::: Textauszug
© JUNGE FREIHEIT Verlag GmbH & Co. www.jungefreiheit.de 22/18 / 25. Mai 2018

„Ehe die allgemeine Barbarei hereinbricht“
Verfall und Renaissance: Vor 200 Jahren wurde der Kunsthistoriker und Kulturpessimist Jacob Burckhardt geboren
Eberhard Straub

Die Europäer wußten immer, daß nichts in der Geschichte Bestand hat. Der Untergang Trojas stand ihnen stets vor Augen, später kam der Karthagos, des klassischen Griechenlands und Roms hinzu. Und seit der Französischen Revolution verbreiteten sich Stimmungen, die mit dem Untergang des Abendlandes rechneten.
::::::
::: Datenteil
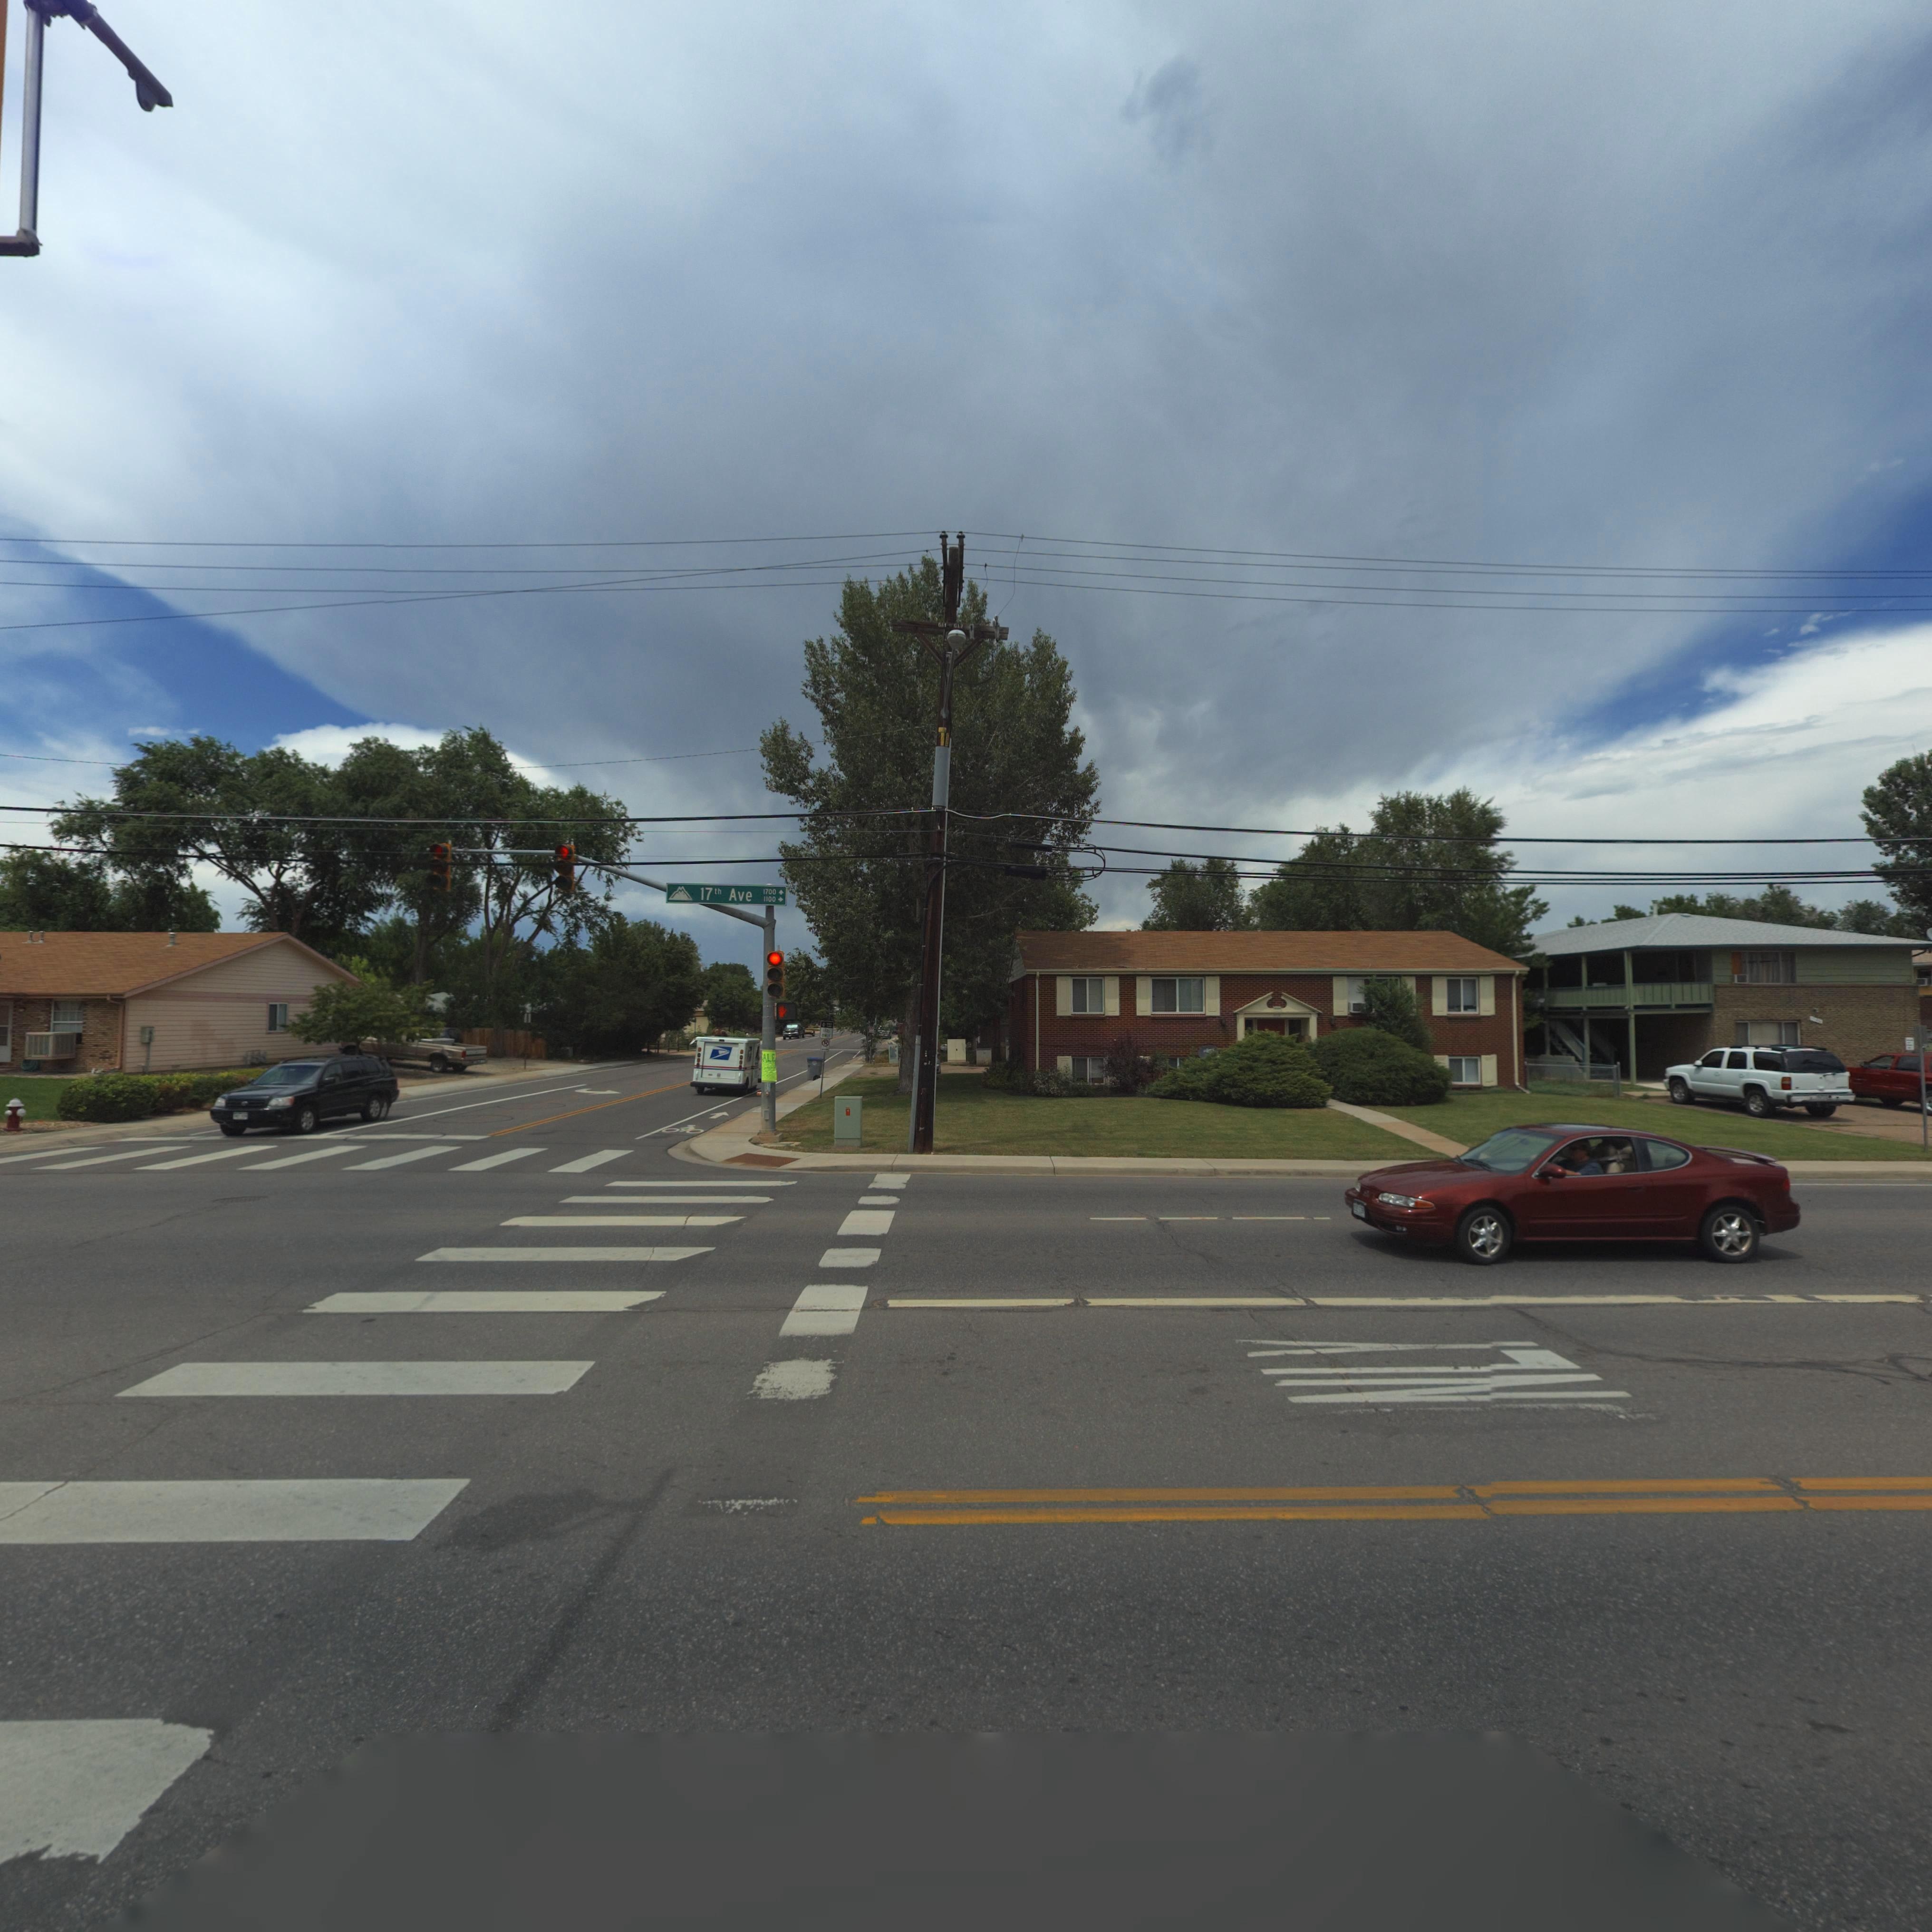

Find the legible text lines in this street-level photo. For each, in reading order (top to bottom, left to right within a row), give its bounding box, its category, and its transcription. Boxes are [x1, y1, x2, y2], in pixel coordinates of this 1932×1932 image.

[700, 886, 753, 902] StreetName: 17th Ave
[763, 888, 776, 895] StreetNumberRange: 1700
[763, 895, 783, 902] StreetNumberRange: 1100->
::::::
### [Arbeitsaufträge]
1. Nenne alle Städte und Kulturen, deren Untergang den Europäern laut dem Textauszug über Jacob Burckhardt vor Augen stand.
2. Bearbeite den Textauszug über Jacob Burckhardt: Gib den Abschnitt ab den Worten „Die Europäer wußten“ bis einschließlich „des Abendlandes rechneten.“ wieder und setze dabei „Griechen“ an die Stelle von „Europäer“.
3. Beantworte die folgenden Fragen zum Textauszug über Jacob Burckhardt.
(a) Vor wie vielen Jahren wurde Jacob Burckhardt geboren?
(b) Mit welchen zwei Bezeichnungen wird Jacob Burckhardt vorgestellt?
(c) Seit welchem Ereignis verbreiteten sich Stimmungen, die mit dem Untergang des Abendlandes rechneten?

### [Lösungen]
1. Troja, Karthago, das klassische Griechenland, Rom

2.
Die Griechen wußten immer, daß nichts in der Geschichte Bestand hat. Der Untergang Trojas stand ihnen stets vor Augen, später kam der Karthagos, des klassischen Griechenlands und Roms hinzu. Und seit der Französischen Revolution verbreiteten sich Stimmungen, die mit dem Untergang des Abendlandes rechneten.

3.
(a) Vor 200 Jahren
(b) Kunsthistoriker und Kulturpessimist
(c) Seit der Französischen Revolution